(Problem description): According to the abstract on foregut development in Nassarius mendicus, what happens to the distal larval esophagus and larval mouth at metamorphosis?

Abstract

This article extends previous descriptions of foregut development and metamorphosis in neogastropods by providing data on the buccinid Nassarius mendicus, a species with a feeding larva. Histological sections showed that, like many other gastropods, the postmetamorphic buccal cavity and radular sac of N. mendicus differentiate during the larval stage from a ventral outpocketing of the distal larval esophagus. However, in N. mendicus the outpocketing also gives rise to the entire anterior esophagus and valve of Leiblein, suggesting that both these structures may be evolutionary derivatives of the gastropod buccal cavity. Scanning electron microscopy and three-dimensional reconstructions of section profiles revealed that the distal larval esophagus and larval mouth are completely destroyed at metamorphosis. The postmetamorphic mouth is formed as a new orifice. Furthermore, epithelia covering the proboscis and proboscis sac arise from preexisting epidermal epithelium of the larval head, an interpretation that contradicts an earlier suggestion on the origin of these epithelial elements in neogastropods with a feeding larval stage. These results, when compared to foregut development in other gastropods, lead me to propose that the gastropod buccal cavity and buccal mass is a developmental module. Canalized development of this module may have been important to the "evolvability" of the complex gastropod foregut, because it allowed a silent developmental novelty to arise (secondary formation of the postmetamorphic mouth) without disrupting development of the whole module. Nevertheless, this silent novelty might have subsequently facilitated dramatic evolutionary change by allowing the elaborate foregut structure of predatory, postmetamorphic neogastropods to arise in late stage larvae without compromising larval feeding.

(Provided data):
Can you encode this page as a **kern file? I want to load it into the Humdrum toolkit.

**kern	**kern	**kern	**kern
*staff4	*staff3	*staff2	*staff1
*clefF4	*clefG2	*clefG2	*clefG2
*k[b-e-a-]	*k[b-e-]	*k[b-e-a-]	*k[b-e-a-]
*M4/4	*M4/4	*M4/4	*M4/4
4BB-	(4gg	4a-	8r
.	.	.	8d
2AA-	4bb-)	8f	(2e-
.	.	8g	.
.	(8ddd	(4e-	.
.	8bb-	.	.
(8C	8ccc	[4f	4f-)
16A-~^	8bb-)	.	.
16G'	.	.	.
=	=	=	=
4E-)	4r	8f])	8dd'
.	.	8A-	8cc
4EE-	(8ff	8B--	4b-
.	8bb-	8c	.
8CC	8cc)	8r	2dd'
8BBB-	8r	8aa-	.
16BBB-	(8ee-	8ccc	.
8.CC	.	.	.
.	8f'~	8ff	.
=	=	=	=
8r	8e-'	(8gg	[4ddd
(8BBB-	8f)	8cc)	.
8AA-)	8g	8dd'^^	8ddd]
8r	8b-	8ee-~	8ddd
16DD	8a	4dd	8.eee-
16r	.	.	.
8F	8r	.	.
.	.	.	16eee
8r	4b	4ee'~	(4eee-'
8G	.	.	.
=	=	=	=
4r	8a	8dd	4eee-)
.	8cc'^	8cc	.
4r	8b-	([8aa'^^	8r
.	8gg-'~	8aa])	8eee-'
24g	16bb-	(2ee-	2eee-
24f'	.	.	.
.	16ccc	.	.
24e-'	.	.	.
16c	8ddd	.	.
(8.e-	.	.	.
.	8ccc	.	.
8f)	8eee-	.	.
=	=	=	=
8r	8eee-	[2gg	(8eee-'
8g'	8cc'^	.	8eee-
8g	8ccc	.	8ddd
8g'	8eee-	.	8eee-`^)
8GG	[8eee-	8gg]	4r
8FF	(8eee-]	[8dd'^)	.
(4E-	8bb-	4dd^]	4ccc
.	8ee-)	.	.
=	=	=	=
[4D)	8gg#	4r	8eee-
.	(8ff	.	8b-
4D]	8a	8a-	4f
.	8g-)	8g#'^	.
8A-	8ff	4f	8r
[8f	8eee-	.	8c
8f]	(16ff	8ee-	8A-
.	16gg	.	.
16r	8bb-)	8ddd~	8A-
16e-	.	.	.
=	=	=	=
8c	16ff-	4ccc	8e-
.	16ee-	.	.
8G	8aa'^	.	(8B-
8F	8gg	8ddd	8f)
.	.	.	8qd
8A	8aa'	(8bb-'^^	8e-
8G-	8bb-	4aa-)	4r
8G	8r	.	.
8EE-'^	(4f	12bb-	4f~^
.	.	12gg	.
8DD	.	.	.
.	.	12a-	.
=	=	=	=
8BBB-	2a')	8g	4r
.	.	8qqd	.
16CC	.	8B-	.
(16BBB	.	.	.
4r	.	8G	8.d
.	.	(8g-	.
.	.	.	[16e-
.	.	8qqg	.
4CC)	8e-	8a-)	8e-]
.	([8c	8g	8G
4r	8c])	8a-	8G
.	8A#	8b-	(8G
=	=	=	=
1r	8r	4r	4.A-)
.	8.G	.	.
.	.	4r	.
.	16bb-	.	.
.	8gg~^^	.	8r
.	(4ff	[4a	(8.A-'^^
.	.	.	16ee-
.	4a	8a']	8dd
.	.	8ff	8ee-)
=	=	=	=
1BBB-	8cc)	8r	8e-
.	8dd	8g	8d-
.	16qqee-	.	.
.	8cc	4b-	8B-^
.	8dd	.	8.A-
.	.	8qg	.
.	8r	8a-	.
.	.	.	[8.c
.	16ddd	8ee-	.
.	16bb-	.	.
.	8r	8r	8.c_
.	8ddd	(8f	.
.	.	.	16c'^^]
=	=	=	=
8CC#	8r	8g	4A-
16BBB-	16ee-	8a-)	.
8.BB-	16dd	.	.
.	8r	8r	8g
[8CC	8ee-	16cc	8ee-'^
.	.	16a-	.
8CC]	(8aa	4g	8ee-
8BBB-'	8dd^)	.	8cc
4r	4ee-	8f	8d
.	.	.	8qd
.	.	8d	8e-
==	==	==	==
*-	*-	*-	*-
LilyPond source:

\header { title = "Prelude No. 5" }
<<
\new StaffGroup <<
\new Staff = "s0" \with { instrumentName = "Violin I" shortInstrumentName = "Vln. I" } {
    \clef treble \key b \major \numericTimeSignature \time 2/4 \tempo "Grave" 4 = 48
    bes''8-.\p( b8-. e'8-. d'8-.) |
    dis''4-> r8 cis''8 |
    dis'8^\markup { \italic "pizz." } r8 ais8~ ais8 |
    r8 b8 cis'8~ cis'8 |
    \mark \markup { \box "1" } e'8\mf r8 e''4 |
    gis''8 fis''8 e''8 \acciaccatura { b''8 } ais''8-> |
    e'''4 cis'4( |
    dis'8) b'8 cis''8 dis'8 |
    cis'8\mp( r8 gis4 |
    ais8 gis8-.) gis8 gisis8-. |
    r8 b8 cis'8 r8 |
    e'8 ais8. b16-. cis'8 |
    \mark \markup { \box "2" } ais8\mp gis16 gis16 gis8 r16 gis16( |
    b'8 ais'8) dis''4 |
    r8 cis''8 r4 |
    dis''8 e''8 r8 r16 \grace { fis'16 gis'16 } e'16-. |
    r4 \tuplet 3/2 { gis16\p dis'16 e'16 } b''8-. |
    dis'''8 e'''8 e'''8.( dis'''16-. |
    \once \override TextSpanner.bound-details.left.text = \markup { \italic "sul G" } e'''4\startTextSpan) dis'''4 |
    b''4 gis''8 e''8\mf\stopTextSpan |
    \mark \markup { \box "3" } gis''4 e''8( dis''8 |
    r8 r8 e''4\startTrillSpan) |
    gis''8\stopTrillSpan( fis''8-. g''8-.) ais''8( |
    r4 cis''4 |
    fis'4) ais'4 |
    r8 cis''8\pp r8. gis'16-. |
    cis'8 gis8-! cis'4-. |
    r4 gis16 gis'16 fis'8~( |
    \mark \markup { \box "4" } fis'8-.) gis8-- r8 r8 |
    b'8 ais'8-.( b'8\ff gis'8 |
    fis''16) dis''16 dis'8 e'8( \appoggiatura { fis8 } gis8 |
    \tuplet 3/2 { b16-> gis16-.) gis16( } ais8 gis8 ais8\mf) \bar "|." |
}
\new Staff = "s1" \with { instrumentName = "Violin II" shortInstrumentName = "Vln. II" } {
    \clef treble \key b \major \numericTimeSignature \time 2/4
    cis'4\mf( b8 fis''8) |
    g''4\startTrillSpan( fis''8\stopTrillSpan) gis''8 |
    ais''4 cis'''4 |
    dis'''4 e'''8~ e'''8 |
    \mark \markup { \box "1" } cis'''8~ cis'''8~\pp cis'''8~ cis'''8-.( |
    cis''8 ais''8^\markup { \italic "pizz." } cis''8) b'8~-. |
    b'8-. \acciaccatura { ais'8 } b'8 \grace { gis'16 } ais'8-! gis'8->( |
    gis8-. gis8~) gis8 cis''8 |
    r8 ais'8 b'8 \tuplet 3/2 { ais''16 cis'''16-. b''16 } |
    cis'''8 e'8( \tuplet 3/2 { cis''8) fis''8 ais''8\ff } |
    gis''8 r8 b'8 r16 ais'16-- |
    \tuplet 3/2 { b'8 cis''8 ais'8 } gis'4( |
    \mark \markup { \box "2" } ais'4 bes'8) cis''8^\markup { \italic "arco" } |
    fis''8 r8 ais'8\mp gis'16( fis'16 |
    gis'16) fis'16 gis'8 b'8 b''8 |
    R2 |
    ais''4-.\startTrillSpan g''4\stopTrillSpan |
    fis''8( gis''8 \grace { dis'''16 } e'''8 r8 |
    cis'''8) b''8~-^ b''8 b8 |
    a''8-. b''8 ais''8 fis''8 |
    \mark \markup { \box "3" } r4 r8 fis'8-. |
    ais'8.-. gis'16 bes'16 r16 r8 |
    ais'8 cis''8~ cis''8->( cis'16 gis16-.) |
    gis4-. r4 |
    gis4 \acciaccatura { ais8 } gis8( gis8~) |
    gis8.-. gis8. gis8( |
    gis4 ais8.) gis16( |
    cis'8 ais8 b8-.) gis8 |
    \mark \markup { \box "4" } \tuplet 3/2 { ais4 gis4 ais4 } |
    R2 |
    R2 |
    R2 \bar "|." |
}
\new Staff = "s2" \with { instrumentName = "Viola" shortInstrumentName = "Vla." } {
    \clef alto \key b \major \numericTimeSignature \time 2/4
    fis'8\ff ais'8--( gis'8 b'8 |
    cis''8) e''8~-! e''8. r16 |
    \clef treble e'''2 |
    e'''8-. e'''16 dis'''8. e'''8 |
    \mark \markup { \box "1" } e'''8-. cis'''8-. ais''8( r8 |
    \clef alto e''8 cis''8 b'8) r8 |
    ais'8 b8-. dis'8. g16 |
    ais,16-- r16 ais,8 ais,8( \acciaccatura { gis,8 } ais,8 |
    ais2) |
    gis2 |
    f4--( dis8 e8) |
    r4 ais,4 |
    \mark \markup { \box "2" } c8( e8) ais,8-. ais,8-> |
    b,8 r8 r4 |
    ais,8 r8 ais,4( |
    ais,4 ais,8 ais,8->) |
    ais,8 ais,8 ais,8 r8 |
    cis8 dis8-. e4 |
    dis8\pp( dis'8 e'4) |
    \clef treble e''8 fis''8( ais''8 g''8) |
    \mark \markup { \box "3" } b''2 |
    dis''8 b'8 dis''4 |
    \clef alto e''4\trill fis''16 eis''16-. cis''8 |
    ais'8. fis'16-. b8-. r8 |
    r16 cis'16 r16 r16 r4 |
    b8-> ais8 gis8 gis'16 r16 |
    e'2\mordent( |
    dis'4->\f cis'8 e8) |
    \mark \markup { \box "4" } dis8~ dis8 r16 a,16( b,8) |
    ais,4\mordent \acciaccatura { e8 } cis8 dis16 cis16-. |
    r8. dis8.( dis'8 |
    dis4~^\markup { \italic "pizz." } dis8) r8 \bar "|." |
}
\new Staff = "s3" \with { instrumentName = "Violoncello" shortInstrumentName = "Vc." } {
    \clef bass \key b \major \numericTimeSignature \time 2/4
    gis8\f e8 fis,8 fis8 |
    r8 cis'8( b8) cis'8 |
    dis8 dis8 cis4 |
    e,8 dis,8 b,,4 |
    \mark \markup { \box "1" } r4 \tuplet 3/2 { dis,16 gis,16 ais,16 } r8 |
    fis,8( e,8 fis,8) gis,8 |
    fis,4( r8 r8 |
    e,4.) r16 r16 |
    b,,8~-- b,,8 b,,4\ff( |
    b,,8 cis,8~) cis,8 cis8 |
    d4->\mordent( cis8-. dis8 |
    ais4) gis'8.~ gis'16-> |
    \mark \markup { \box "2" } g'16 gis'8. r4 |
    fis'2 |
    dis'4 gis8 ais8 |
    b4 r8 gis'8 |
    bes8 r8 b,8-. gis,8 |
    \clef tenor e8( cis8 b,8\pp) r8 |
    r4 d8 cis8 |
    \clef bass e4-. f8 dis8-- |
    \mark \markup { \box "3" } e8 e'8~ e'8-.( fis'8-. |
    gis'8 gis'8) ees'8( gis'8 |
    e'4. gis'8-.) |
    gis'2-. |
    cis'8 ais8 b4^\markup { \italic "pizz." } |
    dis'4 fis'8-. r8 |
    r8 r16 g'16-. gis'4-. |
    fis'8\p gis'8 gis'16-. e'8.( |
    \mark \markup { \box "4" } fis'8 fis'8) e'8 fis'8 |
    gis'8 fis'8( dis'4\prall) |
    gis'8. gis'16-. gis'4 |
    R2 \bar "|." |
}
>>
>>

(Output): They are completely destroyed.